Наступило время для решительных действий. На радистов надежды мало. Надо было самому выкручиваться из обстановки, пока еще не угрожающей, но очень сомнительной в перспективе.

Отбираю у радистов большую выпускную антенну и включаю ее на радиополукомпас, предоставив радистам заниматься экспериментами с двумя жесткими антеннами.

Нахожу на приемнике радиомаяк Гусс-Бея и слышу знакомый звук «а». Мы идем по одной стороне зоны радиомаяка и по моим расчетам скоро должны будем войти в самую зону и по ней без труда выйдем на аэродром. Но какая же там погода?

Переключаю приемник на радиомаяк другого аэродрома на острове Нью-Фаундленд и слышу одну букву, от которой у меня и руки опустились: буква не та, которая должна быть по нашему месту и по схеме радиомаяка. Стало ясно, что либо мы далеко от тех точек, которые считаем своим [43] местом, либо один из радиомаяков работает не так, как у нас в схемах указано.

Надо было предпринимать что-то решительное.

- Эндель Карлович! - обратился я к командиру, - подверните вправо градусов тридцать и будем входить в зону радиомаяка.

- А долго ли мы будем в нее входить? Горючего у нас не так уж много.

И Пусеп переключил коммутатор на борттехников и стал с ними подсчитывать остатки горючего.

Минут десять прошли с новым курсом, но до зоны маяка не дошли. У меня возникло опасение, что именно этот маяк на нашей схеме показан неверно. Решил итти прежним курсом, чтобы не увеличивать ошибки: если она была нами допущена. Снова обращаюсь к командиру:

- Эндель Карлович! Давайте ложиться на прежний курс.

- Что, уже в зону вошли?

- Нет, зоны мы еще не нашли, но думаю, что скоро найдем. Как с горючим?

- Горючего еще на два часа, не больше.

В своих списках американских и канадских радиостанций я нашел три небольшие морские радиостанции, расположенные у берегов Канады, которые работали на одной волне по одной минуте каждого часа. С их помощью я решил проверить свое место и правильности работы радиомаяков. Я легко поймал и запеленговал все три радиостанции в течение трех минут.

Рассчитав и проложив на карте обратные радиопеленги, я убедился, что больших отклонений от маршрута у нас нет, а маяк Гусс-Бея работает неверно.

Задача была решена. Курс самолету немного правее, буква «а» с радиомаяка слышалась все [44] слабее и слабее и, наконец, совсем пропала, До слуха доходил только один тон средней зоны.

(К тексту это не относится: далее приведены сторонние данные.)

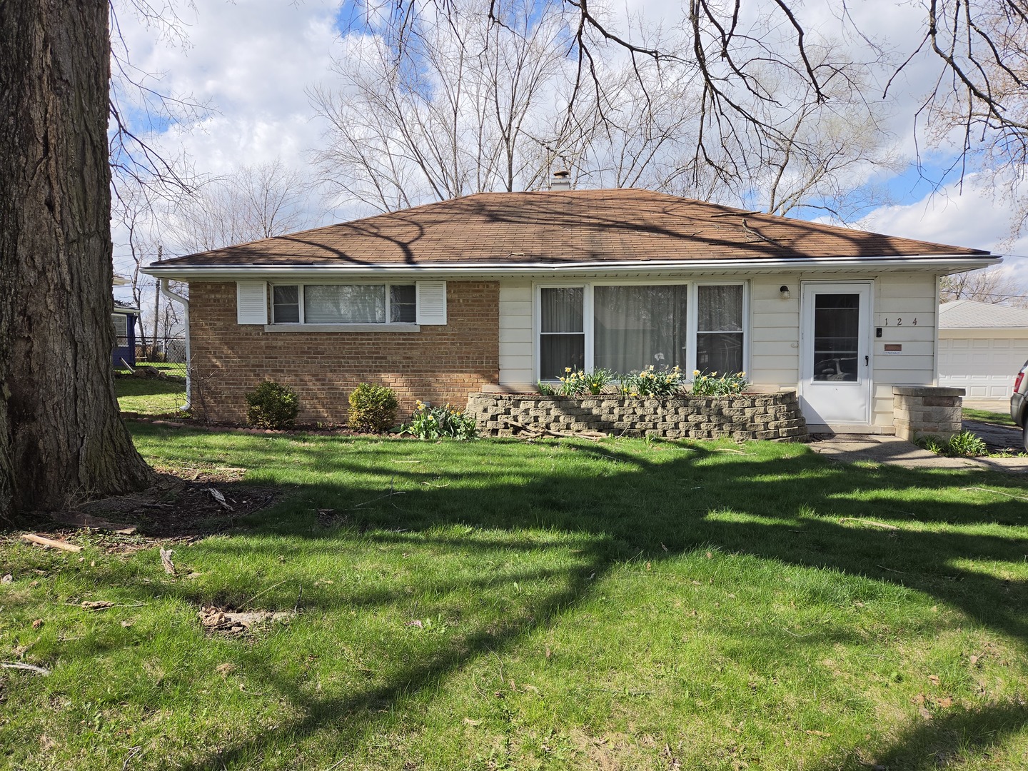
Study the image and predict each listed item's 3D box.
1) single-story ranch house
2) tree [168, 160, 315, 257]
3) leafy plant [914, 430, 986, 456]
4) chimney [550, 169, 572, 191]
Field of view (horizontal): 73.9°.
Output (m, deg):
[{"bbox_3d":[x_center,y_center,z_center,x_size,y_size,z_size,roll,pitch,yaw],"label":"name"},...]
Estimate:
[{"bbox_3d":[0.870,-1.744,14.048,12.100,4.450,8.850,0,3,5],"label":"single-story ranch house"},{"bbox_3d":[-17.518,-7.555,43.702,9.500,13.529,9.000,0,3,5],"label":"tree"},{"bbox_3d":[5.469,0.728,8.542,0.800,0.290,0.500,0,3,5],"label":"leafy plant"},{"bbox_3d":[0.980,-4.177,14.380,0.420,0.620,0.420,0,3,5],"label":"chimney"}]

Появились разрывы в облаках, сквозь них далеко внизу видно море с плавающими льдинами. По старой полярной привычке пишу в бортжурнал: «мелкобитый лед до 5 баллов».

В это время на нас свалилось счастье, какое только было возможно в нашем положении. Началось с Пусепа, который вдруг сказал, что впереди облака кончаются. Кто-то истошным голосом закричал, что видит землю. И тут же радисты вручили нам бланк со сводкой погоды, в которой было сказано: «в Нью-Фаундленде туман, в Гусс-Бее безоблачно, видимость 5 км, ветер западный».

Это было полное исполнение желаний. В благодарность я отдал радистам, большую антенну, радиомаяк был хорошо слышен на маленькую верхнюю антенну.

Мы вышли на материк и в зоне маяка шли прямо на аэродром. Погода была безоблачная, все облака остались позади и только в заливе над озерами и речками стоял туман.

Теряем высоту, идем вперед, в самолете становится все теплее. Пассажиры снимают меховое, чистятся, приводят себя в порядок. Радисты через каждые две минуты суют нам всевозможные сводки. Настроение на корабле праздничное, голоса веселые, все замечают, как красиво солнце и вообще какая хорошая погода.